Juston Cooper, deputy director of the Colorado Criminal Justice Reform Coalition, spoke on the importance of using budgets to support Black Lives Matter and human rights as well as how systemic racism has “weaponized” the criminal legal system to oppress people of color. 

“Budgets are a moral doctrine,” Cooper said. “We continuously invest in a criminal legal system to provide a dominant response. We’re cutting social programs that actually lift us out of oppression, and we’re prioritizing prison budgets and jail budgets and legal system budgets. The solution is this: We need to reinvest in community. Communities actually have solutions … and the reinvestment matters.”

Denver Public Schools Board of Education Vice President Jennifer Bacon said during the discussion that DPS is talking about divesting from the Denver Police Department with a press conference scheduled for Friday.

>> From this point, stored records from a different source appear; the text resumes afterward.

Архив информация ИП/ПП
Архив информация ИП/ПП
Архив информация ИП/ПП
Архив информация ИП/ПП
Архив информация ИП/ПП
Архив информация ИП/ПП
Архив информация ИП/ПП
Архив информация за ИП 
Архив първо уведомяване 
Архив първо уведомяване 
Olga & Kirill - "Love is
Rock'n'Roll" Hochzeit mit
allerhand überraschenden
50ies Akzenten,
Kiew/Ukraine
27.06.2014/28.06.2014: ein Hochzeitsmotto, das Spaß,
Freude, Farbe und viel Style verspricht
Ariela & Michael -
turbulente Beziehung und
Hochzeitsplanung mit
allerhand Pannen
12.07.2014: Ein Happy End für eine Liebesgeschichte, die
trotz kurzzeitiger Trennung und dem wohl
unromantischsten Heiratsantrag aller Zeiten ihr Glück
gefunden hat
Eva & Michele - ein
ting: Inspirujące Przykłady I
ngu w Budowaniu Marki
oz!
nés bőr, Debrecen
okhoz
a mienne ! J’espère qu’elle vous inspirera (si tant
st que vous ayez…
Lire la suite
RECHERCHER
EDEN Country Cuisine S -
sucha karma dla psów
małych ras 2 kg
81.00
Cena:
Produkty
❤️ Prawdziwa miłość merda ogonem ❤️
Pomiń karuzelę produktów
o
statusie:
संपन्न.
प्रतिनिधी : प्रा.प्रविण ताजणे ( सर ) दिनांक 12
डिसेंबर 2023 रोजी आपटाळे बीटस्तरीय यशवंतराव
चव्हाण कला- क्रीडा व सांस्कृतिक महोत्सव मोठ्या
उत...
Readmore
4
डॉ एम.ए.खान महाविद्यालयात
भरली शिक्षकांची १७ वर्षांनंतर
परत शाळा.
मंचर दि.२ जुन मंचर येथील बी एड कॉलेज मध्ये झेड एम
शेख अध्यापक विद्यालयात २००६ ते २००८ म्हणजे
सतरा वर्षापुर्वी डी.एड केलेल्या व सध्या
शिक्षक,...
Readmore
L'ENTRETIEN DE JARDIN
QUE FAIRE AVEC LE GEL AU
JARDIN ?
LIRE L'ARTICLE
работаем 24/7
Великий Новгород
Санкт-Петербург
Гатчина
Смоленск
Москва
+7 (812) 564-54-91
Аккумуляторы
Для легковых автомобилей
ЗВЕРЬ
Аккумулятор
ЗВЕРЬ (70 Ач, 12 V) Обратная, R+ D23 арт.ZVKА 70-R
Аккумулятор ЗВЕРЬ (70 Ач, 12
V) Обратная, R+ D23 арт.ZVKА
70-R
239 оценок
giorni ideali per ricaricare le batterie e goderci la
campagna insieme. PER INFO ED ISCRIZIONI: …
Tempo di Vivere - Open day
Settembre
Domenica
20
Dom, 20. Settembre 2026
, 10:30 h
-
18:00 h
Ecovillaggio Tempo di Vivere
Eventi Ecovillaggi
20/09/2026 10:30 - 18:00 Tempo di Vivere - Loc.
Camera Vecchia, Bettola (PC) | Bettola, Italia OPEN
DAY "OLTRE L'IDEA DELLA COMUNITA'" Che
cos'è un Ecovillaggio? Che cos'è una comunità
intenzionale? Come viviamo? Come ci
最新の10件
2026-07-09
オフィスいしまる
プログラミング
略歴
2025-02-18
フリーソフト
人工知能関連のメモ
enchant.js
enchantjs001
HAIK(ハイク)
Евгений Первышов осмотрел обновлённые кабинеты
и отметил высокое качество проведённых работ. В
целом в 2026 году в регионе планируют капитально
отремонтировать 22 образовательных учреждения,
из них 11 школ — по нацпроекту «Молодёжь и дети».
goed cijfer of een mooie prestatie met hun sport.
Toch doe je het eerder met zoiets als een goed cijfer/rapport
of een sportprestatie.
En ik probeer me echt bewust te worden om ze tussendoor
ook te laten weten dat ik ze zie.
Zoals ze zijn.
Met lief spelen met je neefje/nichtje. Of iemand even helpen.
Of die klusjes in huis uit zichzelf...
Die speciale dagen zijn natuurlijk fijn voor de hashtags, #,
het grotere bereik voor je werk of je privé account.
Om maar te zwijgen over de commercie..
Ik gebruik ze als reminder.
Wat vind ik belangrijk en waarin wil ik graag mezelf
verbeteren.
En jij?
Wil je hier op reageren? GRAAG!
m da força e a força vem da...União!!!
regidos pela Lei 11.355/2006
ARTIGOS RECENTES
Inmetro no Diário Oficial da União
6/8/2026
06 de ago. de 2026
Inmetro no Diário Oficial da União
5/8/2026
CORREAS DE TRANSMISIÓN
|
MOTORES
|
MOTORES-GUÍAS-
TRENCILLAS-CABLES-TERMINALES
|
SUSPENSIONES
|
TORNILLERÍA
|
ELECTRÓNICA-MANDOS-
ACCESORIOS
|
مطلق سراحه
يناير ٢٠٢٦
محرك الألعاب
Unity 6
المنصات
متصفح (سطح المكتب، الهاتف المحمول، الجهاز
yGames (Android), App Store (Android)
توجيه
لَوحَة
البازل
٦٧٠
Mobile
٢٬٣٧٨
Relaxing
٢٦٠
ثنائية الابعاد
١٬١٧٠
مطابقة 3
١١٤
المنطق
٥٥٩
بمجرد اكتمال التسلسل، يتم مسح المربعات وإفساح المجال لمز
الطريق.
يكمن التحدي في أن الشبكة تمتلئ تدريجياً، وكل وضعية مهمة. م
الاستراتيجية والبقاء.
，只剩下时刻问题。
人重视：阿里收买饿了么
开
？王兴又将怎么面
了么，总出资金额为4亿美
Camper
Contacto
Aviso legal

Bacon said there is a need to change the structural racism being experienced, as divesting is not enough, and look at the role schools play with creating discourse. 

“What we need to do is more than just cut ties by way of a contract — we need to restructure and redefine what public safety is,” Bacon said. “It’s not enough for us to write that resolution. What you will see from us is making our budget match those values.” 

Colorado Attorney General Phil Weiser also spoke on possibilities to use Great Outdoors Colorado funds to invest in criminal justice reform.

One idea Weiser spoke on was investing in diversion programs that provide alternatives to incarceration. Weiser added that he wants to be creative about what sources of money Colorado can use to support criminal justice reform.

“It pains me, it’s gotta pain more of us,” Weiser said. “It’s all gonna pay for itself 10 times over. But, unfortunately, you gotta invest in those re-entry programs up front.”

Weiser also spoke on the difficulties of holding police officers accountable, adding that there are two separate “levers.” Weiser said that the levers are getting a police officer removed from the force when they threaten public safety and being willing and able to prosecute them for committing a crime. 

“We had to see police killings in Colorado and we had forums on this topic, we had solutions we developed,” Weiser said. “We weren’t poised to see them become law. We are now.”